阅读材料:
▽

BFS与最短路问题小结 - AcWing

题目 这题就可以BFS（边权值相同）（g[i][j]也可以为inf，g[i][i]还能为0）

代码

#include <bits/stdc++.h>
using namespace std;
const int N = 510;
const int inf = 0x3f3f3f3f;
int n, m;
int a[N];
int dist[N];
int g[N][N];
bool st[N];
int dijkstra()  // 求1号点到n号点的最短路距离
{
    memset(dist, 0x3f, sizeof dist);
    dist[1] = 0;
    
    for(int i = 0; i < n; i++)
    {
        int t = -1;
        for(int j = 1; j <= n; j++)
        {
            if(!st[j] && (t == -1 || dist[j] < dist[t]))
                t = j;
        }
        
        st[t] = 1;
        for(int j = 1; j <= n; j++)
            dist[j] = min(dist[j], dist[t] + g[t][j]);
    }
    
    return dist[n] - 1;
}

int main()
{
    cin >> m >> n;
    memset(g, 0x3f, sizeof g);
    for(int i = 1; i <= n; i++)
        g[i][i] = 0;
        
    getchar();
    for(int i = 1; i <= m; i++)

△

练习任务:
a – 判断下列三种说法是否与阅读材料相符。每项回答"是"或"否"，并原样引用材料中起决定作用的文字：(i) 常量N的值被设为510。(ii) dijkstra函数最后返回的是dist[n]。(iii) 材料认为这道题可以用BFS来做。
b – 将阅读材料中以"题目 这题就可以BFS"开头的段落改写成简短的要点列表，并保留其主要信息。

输入数据:
▽

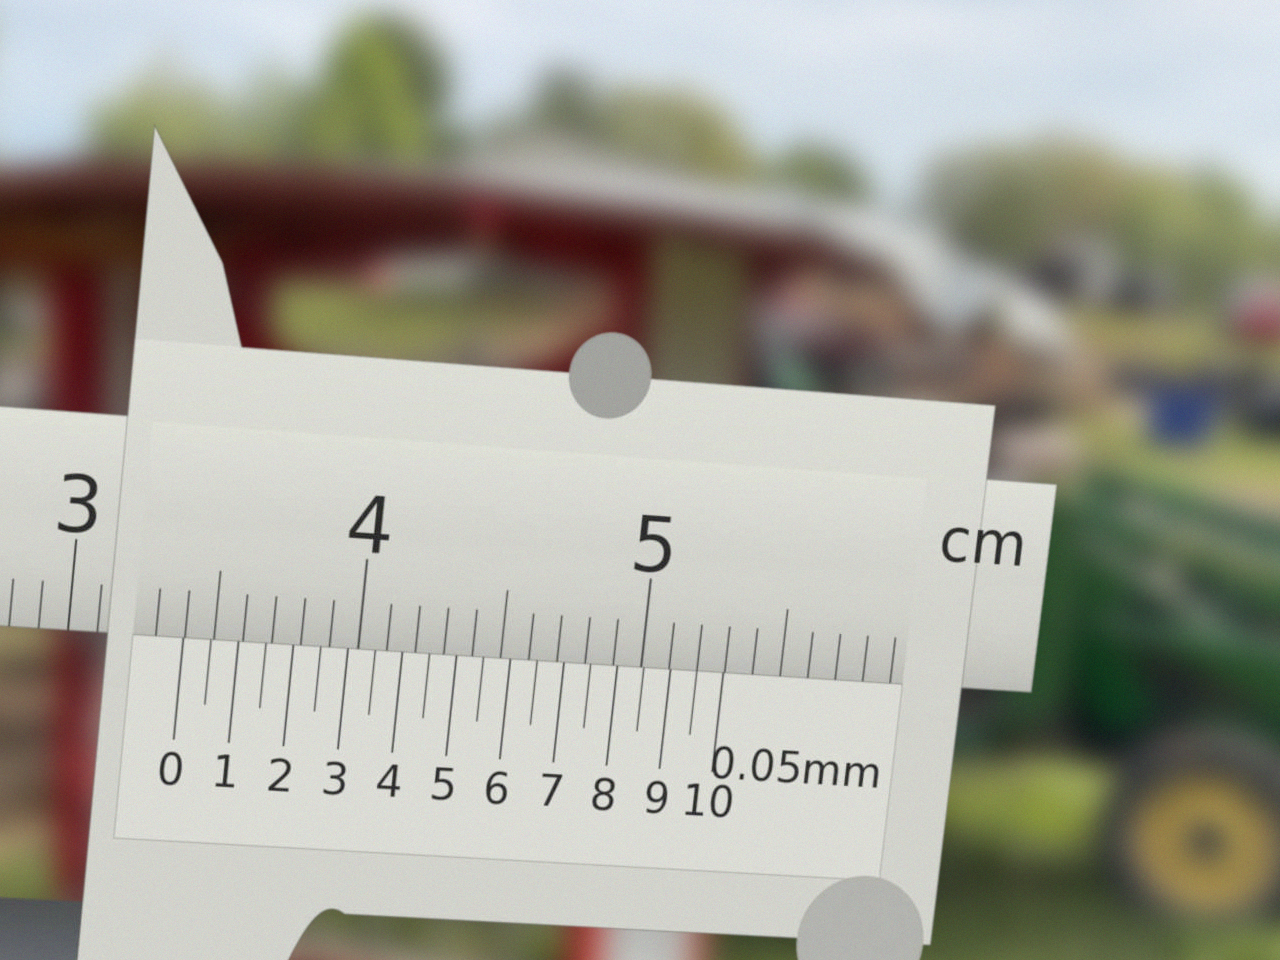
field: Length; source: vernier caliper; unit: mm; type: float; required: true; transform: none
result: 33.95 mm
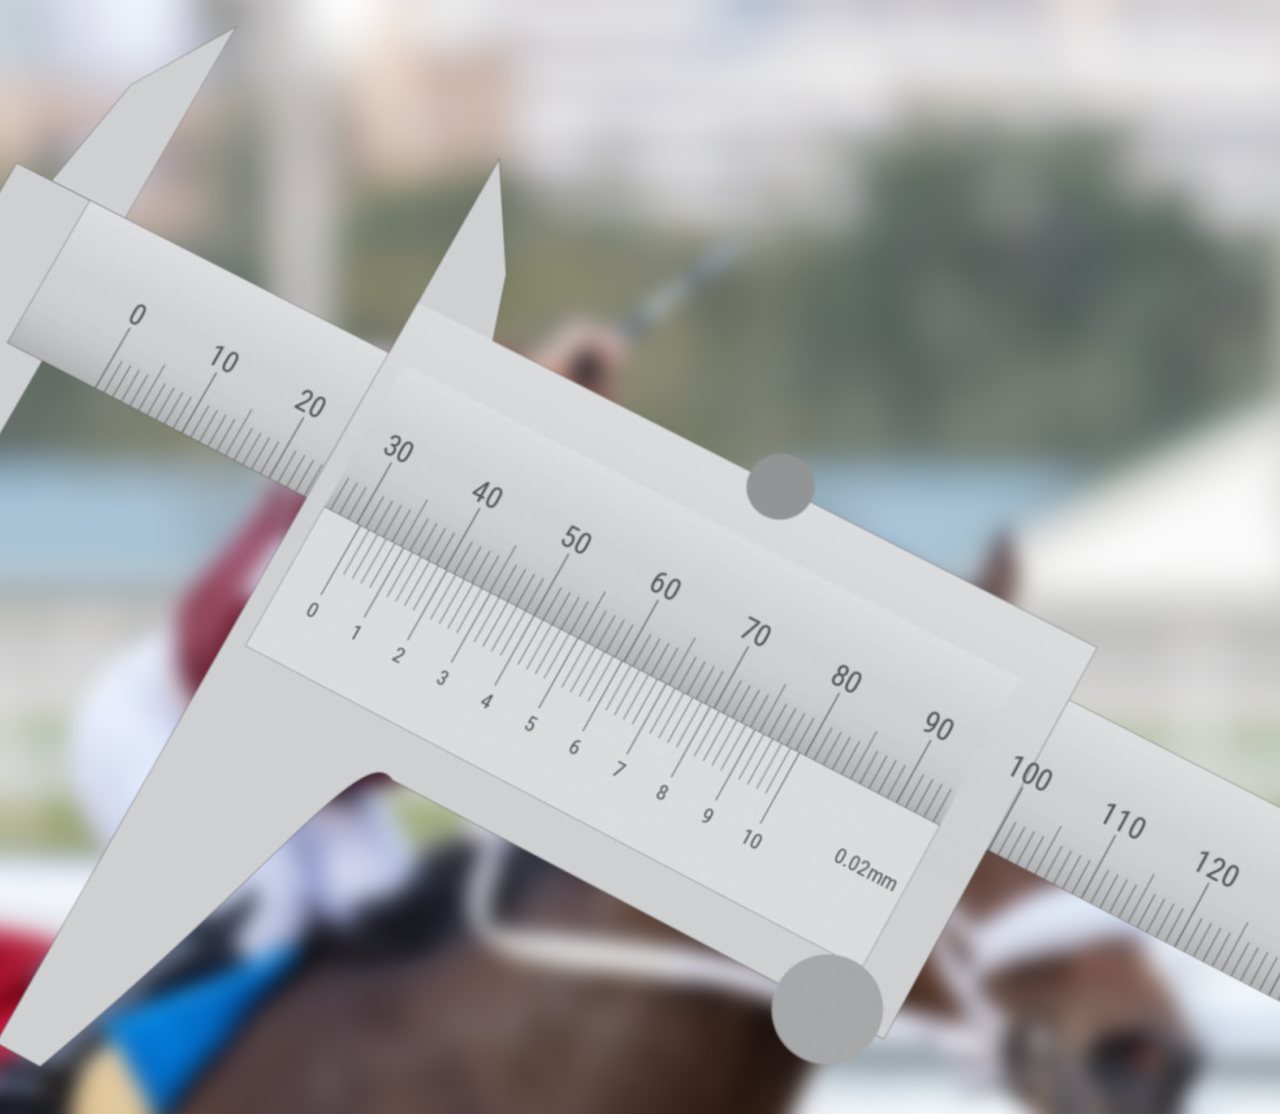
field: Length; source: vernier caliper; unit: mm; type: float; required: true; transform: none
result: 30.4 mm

△

任务答案:
a –
(i) 是。"const int N = 510;"
(ii) 否。"return dist[n] - 1;"
(iii) 是。"这题就可以BFS（边权值相同）"

b –
- 这道题可以用BFS求解，因为各边的权值相同。
- g[i][j]可以取inf。
- g[i][i]可以取0。